By Our Staff Reporter

KOZHIKODE OCT.22. The State Government decision to close down the oldest soap factory in south India, the Kozhikode-based public sector undertaking Kerala Soaps and Oils Ltd.(KSO), has been met with mixed reaction here. Certain sections term the step as unfortunate, brought about by lack of strategic policies, gross mismanagement and apathetic marketing drives, while others have taken a resigned view on the ground that KSO is a unit incapable of being put back on the rails.

The coordinated committee of workers at the general body meeting here has expressed strong protest against the decision of the State Government to close down the unit in the guise that it has been operating on accumulated losses, and hence unviable.

The workers will hold a dharna in front of the RDO office on October 26, and organise a signature campaign to be submitted to the Chief Minister. A KSO Protection Committee would be set up with persons from all walks of life.

The KSO closure is in keeping with the directive of the Industries Department under a Government Order dated October 5, when revamping has been suggested in the case of ten other PSUs in the State.

As per the department order, `KSO does not operate in any core sector, and is highly unviable. The company will be closed down with immediate effect and the employees brought under a social safety net. Sale of assets of KSO will be done to recoup the cost of closure including settlement of dues to KSEB. KSEB shall waive minimum demand charge for the period of stoppage of operations and interest dues.
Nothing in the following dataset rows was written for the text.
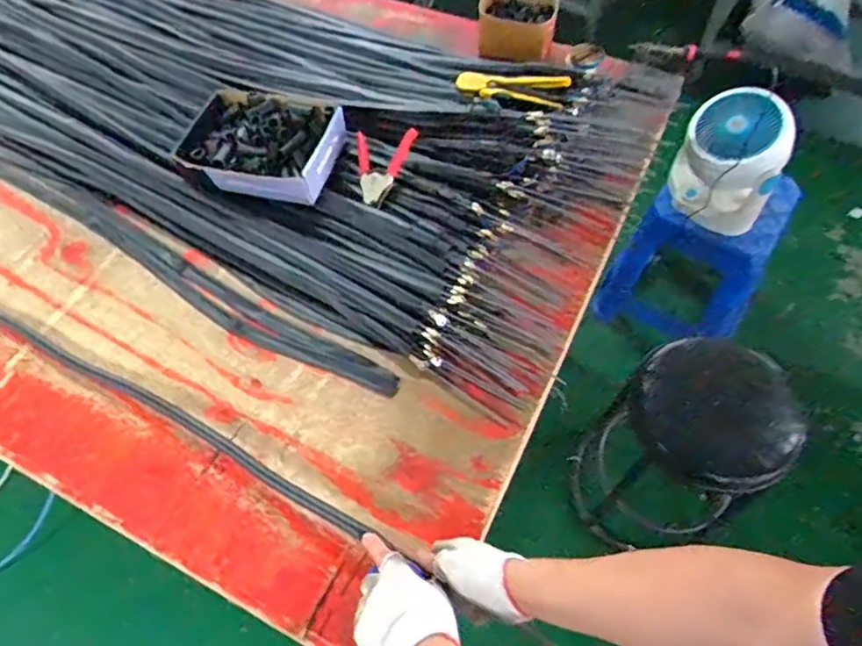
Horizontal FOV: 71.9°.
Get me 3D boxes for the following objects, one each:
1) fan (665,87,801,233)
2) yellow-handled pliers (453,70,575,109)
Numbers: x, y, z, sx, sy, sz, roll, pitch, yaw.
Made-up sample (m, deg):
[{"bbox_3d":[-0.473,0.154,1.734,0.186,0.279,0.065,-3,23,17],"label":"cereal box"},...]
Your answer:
[{"bbox_3d":[0.630,-0.356,1.233,0.208,0.304,0.200,25,64,16],"label":"fan"},{"bbox_3d":[0.145,-0.434,1.093,0.219,0.028,0.089,19,60,29],"label":"yellow-handled pliers"}]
Sales tax dues will be settled at principal from the sales proceeds.'

The order further says that the enterprise has been incurring cash losses continuously since 1985-86. The net worth as on March 31, 2001 is around Rs.5,537 lakhs against equity capital of Rs.300 lakhs.
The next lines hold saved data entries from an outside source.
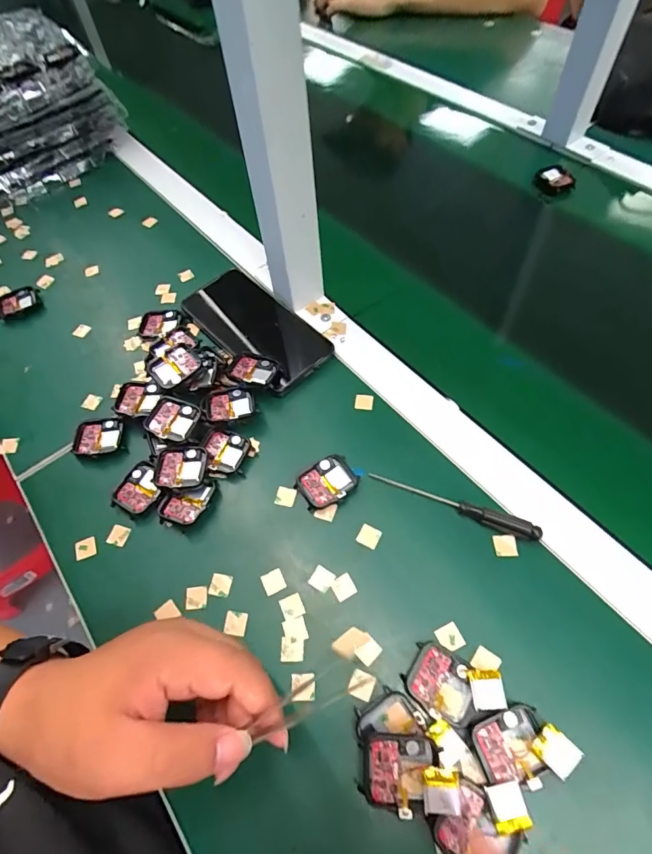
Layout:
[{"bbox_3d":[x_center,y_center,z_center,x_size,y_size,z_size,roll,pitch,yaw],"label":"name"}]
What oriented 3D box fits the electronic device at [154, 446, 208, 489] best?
[{"bbox_3d":[-0.121,0.036,0.374,0.044,0.011,0.035,-8,59,-1],"label":"electronic device"}]

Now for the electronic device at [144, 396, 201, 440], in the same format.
[{"bbox_3d":[-0.131,-0.006,0.387,0.043,0.015,0.038,15,62,12],"label":"electronic device"}]

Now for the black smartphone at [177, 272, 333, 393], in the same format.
[{"bbox_3d":[-0.072,-0.106,0.454,0.079,0.011,0.164,-40,65,-19],"label":"black smartphone"}]

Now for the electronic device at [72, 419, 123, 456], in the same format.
[{"bbox_3d":[-0.206,0.010,0.402,0.043,0.006,0.034,-3,59,2],"label":"electronic device"}]

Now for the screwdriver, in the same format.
[{"bbox_3d":[0.098,0.059,0.347,0.131,0.014,0.011,21,63,15],"label":"screwdriver"}]

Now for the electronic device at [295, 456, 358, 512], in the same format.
[{"bbox_3d":[0.001,0.046,0.365,0.046,0.010,0.035,-30,62,-14],"label":"electronic device"}]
The KSO now has 240 personnel on its rolls. The workers of the unit are to be brought under a scheme of rehabilitation of the Asian Development Bank of India. The salary for employees is pending for the last 11 months, sources add.

According to the KSO Managing Director, K.C.Hariharan, the unit owes Rs.1.4 crore to the Kerala State Cooperative Bank, which was only Rs.22 lakhs in 1982. What is being contemplated is a one-time settlement. Now, the losses of the company totalled to Rs.55 crore with interest accumulation, which in 1992 was Rs.22 crore.

KSO, which was closed down in 1992, was reopened in 1996 when Susheela Gopalan was the Industries Minister. Had a concerted effort been made to restructure the company, it would not have deteriorated to the present condition.

The State Planning Board has directed that the audit proceedings of the unit be completed on an urgent basis. Mr.Hariharan points out that since 1996, no audit has been carried out.

The department has directed that the assets of the company be to be sold in a transparent manner at the earliest. The proceeds are to be used for paying the monetary dues to the employees, as well as the arrears to the Kerala State Electricity Board (KSEB).

The assets of the KSO include the 11 acres of land, with four acres at Gandhi Road, three acres at Vellayil Oil Division, and four acres at the West Hill Soap factory.

Meanwhile, allegations are rife that there is a calculated move in certain quarters to usurp the land in the possession of the KSO.